I might have been young and idealistic but I had a good point. If you personally tend a garden, you can pick your produce at the optimal time, retaining the most flavor and nutrition. Gardening is all about timing, both planting and harvesting. According to Purdue University, fresh corn loses a whopping fifty percent of its sweetness within twelve hours of picking. Two to three days after harvest, most fruits and vegetables have lost about a third of their nutritional value.
It makes sense then, to locate your garden as close to your house as possible, not only to tend it better but also for convenience’s sake. You’ll utilize your garden more if you’re within a few steps of it and can easily grab a handful of string beans to put into the stir fry you’re making for supper tonight. I read a historical account of an Elmore County homesteader who wore a path from her back door to her garden picking fresh vegetables daily. She always took a shovel with her to snap the heads off rattlesnakes lurking in the sagebrush.

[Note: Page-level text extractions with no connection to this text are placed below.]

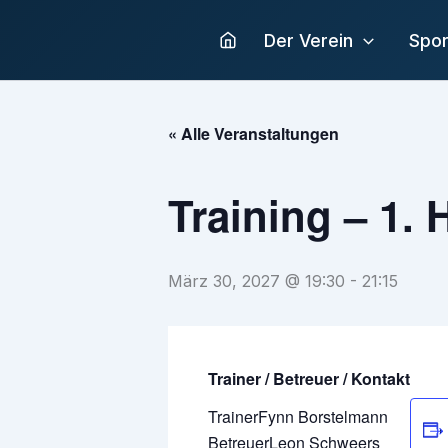
Zum
Inhalt
Der Verein
Spor
springen
« Alle Veranstaltungen
Training – 1. 
März 30, 2027 @ 19:30
-
21:15
Trainer / Betreuer / Kontakt
Trainer
Fynn Borstelmann
Betreuer
Leon Schweers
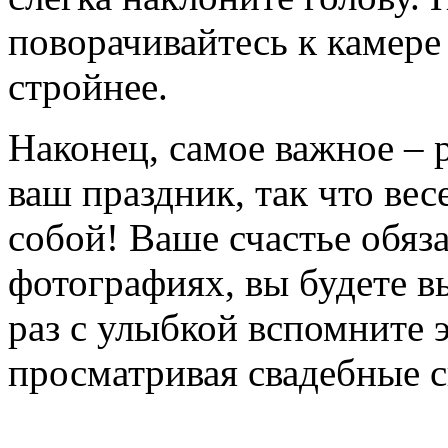
поворачивайтесь к камере
стройнее.
Наконец, самое важное – 
ваш праздник, так что вес
собой! Ваше счастье обяз
фотографиях, вы будете в
раз с улыбкой вспомните 
просматривая свадебные 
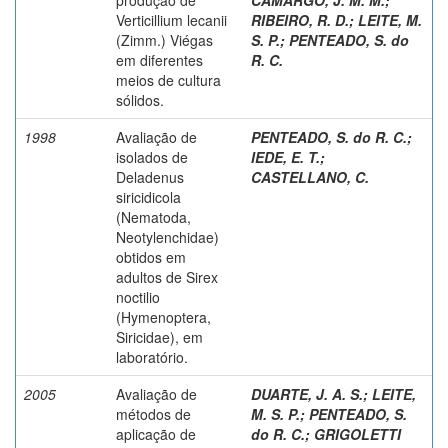
Verticillium lecanii
RIBEIRO, R. D.
;
LEITE, M.
(Zimm.) Viégas
S. P.
;
PENTEADO, S. do
em diferentes
R. C.
meios de cultura
sólidos.
1998
Avaliação de
PENTEADO, S. do R. C.
;
isolados de
IEDE, E. T.
;
Deladenus
CASTELLANO, C.
siricidicola
(Nematoda,
Neotylenchidae)
obtidos em
adultos de Sirex
noctilio
(Hymenoptera,
Siricidae), em
laboratório.
2005
Avaliação de
DUARTE, J. A. S.
;
LEITE,
métodos de
M. S. P.
;
PENTEADO, S.
aplicação de
do R. C.
;
GRIGOLETTI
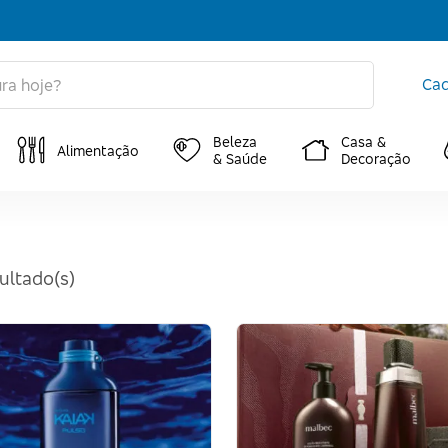
Cad
Beleza
Casa &
Alimentação
& Saúde
Decoração
ultado(s)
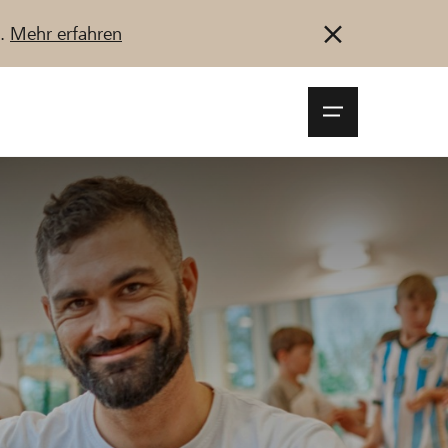
u.
Mehr erfahren
Navigationsm
öffnen
Anmelden
Registrieren
Jetzt starten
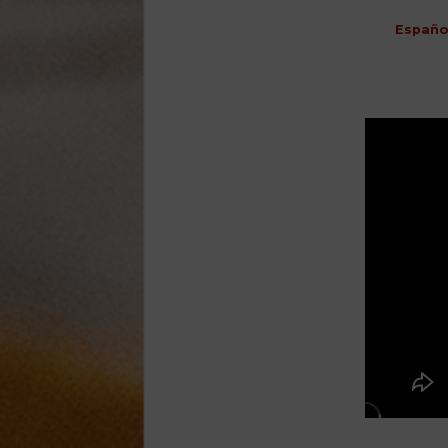
Españo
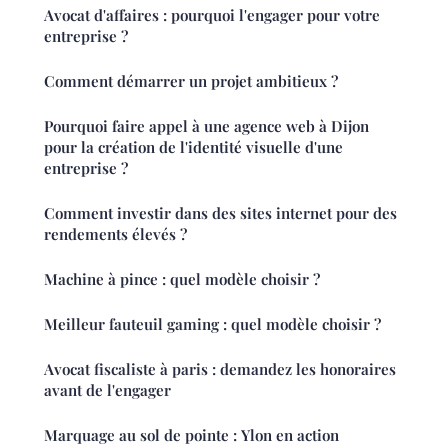
Avocat d'affaires : pourquoi l'engager pour votre
entreprise ?
Comment démarrer un projet ambitieux ?
Pourquoi faire appel à une agence web à Dijon
pour la création de l'identité visuelle d'une
entreprise ?
Comment investir dans des sites internet pour des
rendements élevés ?
Machine à pince : quel modèle choisir ?
Meilleur fauteuil gaming : quel modèle choisir ?
Avocat fiscaliste à paris : demandez les honoraires
avant de l'engager
Marquage au sol de pointe : Ylon en action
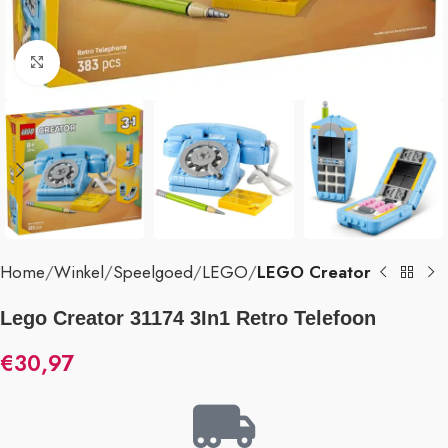
Klik om te vergroten
Home
Winkel
Speelgoed
LEGO
LEGO Creator
Lego Creator 31174 3In1 Retro Telefoon
€
30,97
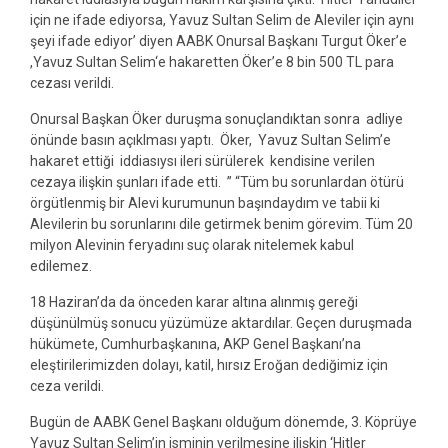
için ne ifade ediyorsa, Yavuz Sultan Selim de Aleviler için aynı
şeyi ifade ediyor’ diyen AABK Onursal Başkanı Turgut Öker’e
,Yavuz Sultan Selim‘e hakaretten Öker’e 8 bin 500 TL para
cezası verildi.
Onursal Başkan Öker duruşma sonuçlandıktan sonra adliye
önünde basın açıklması yaptı. Öker, Yavuz Sultan Selim’e
hakaret ettiği iddiasıysı ileri sürülerek kendisine verilen
cezaya ilişkin şunları ifade etti. ” “Tüm bu sorunlardan ötürü
örgütlenmiş bir Alevi kurumunun başındaydım ve tabii ki
Alevilerin bu sorunlarını dile getirmek benim görevim. Tüm 20
milyon Alevinin feryadını suç olarak nitelemek kabul
edilemez.
18 Haziran’da da önceden karar altına alınmış gereği
düşünülmüş sonucu yüzümüze aktardılar. Geçen duruşmada
hükümete, Cumhurbaşkanına, AKP Genel Başkanı’na
eleştirilerimizden dolayı, katil, hırsız Eroğan dediğimiz için
ceza verildi.
Bugün de AABK Genel Başkanı olduğum dönemde, 3. Köprüye
Yavuz Sultan Selim’in isminin verilmesine ilişkin ‘Hitler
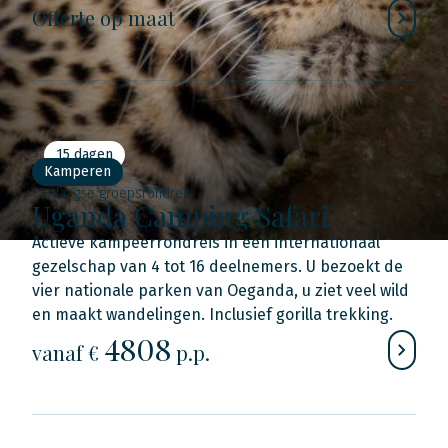
Offerte op maat
15 dagen
Kamperen
15-daagse groepsrondreis
Uganda Camping Safari
Actieve kampeerrondreis in een internationaal
gezelschap van 4 tot 16 deelnemers. U bezoekt de
vier nationale parken van Oeganda, u ziet veel wild
en maakt wandelingen. Inclusief gorilla trekking.
4808
vanaf €
p.p.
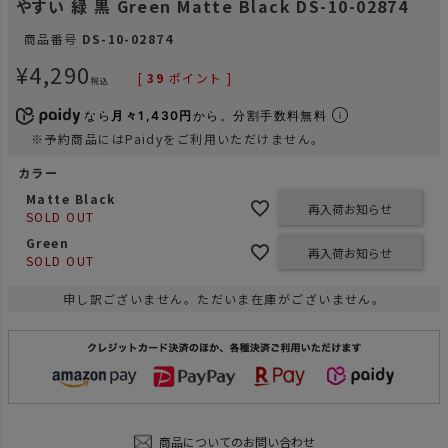
やすい 緑 黒 Green Matte Black DS-10-02874
商品番号
DS-10-02874
¥
4,290
[
39
ポイント ]
税込
なら
月々1,430円
から。分割手数料無料
※予約商品にはPaidyをご利用いただけません。
カラー
Matte Black
再入荷お知らせ
SOLD OUT
Green
再入荷お知らせ
SOLD OUT
申し訳ございません。ただいま在庫がございません。
商品についてのお問い合わせ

Several years ago, the rain was coming down in sheets when I ran to my garden to get some fresh spinach for a salad. Later, I heard on the nightly news that radioactive fallout from the Chernobyl disaster was detected in the precipitation moving across Idaho. Gardening is not usually so hazardous to your health, though it is hard work. It’s yoga on steroids, requiring a great deal of squatting, bending, and stretching. Sometimes all this physical exertion can take a toll, which is why this spring I’ve become a reluctant gardener.
“What? My shoulder’s pinched?” I asked the physical therapist.
“No, impinged—your shoulder’s impinged,” he said. “You may have to skip the gardening this year.”
Those were fighting words—and I would have grabbed my P.T.’s shirt and impinged him, but I couldn’t raise my arm above my waist. Now, eight therapy sessions later, I’m happy to report I have no trouble lifting my wheelbarrow full of compost. It’s a good thing too, because in our lean, mean, alkaline soil west of the Rockies, gardens generally need lots of compost.
The wind has finally died down and the sun is out. It’s “go” time—time to go plant seeds in the neat rows I’ve cut with the tiller. I fan seed packets in my hand like a deck of cards full of aces. Where shall I plant what? I’m going to try a couple of new 2023 varieties this spring: a romaine lettuce that matures earlier called Teton, and Redfish bell peppers, which have larger, meatier heads. Of course, I’ll also sow old seed favorites, too: Straight Eight cucumbers and Early Girl tomatoes. The garden is bare and brown now, but soon, in just three months, it will be full of color: orange pumpkins, green zucchini, and tall yellow sunflowers.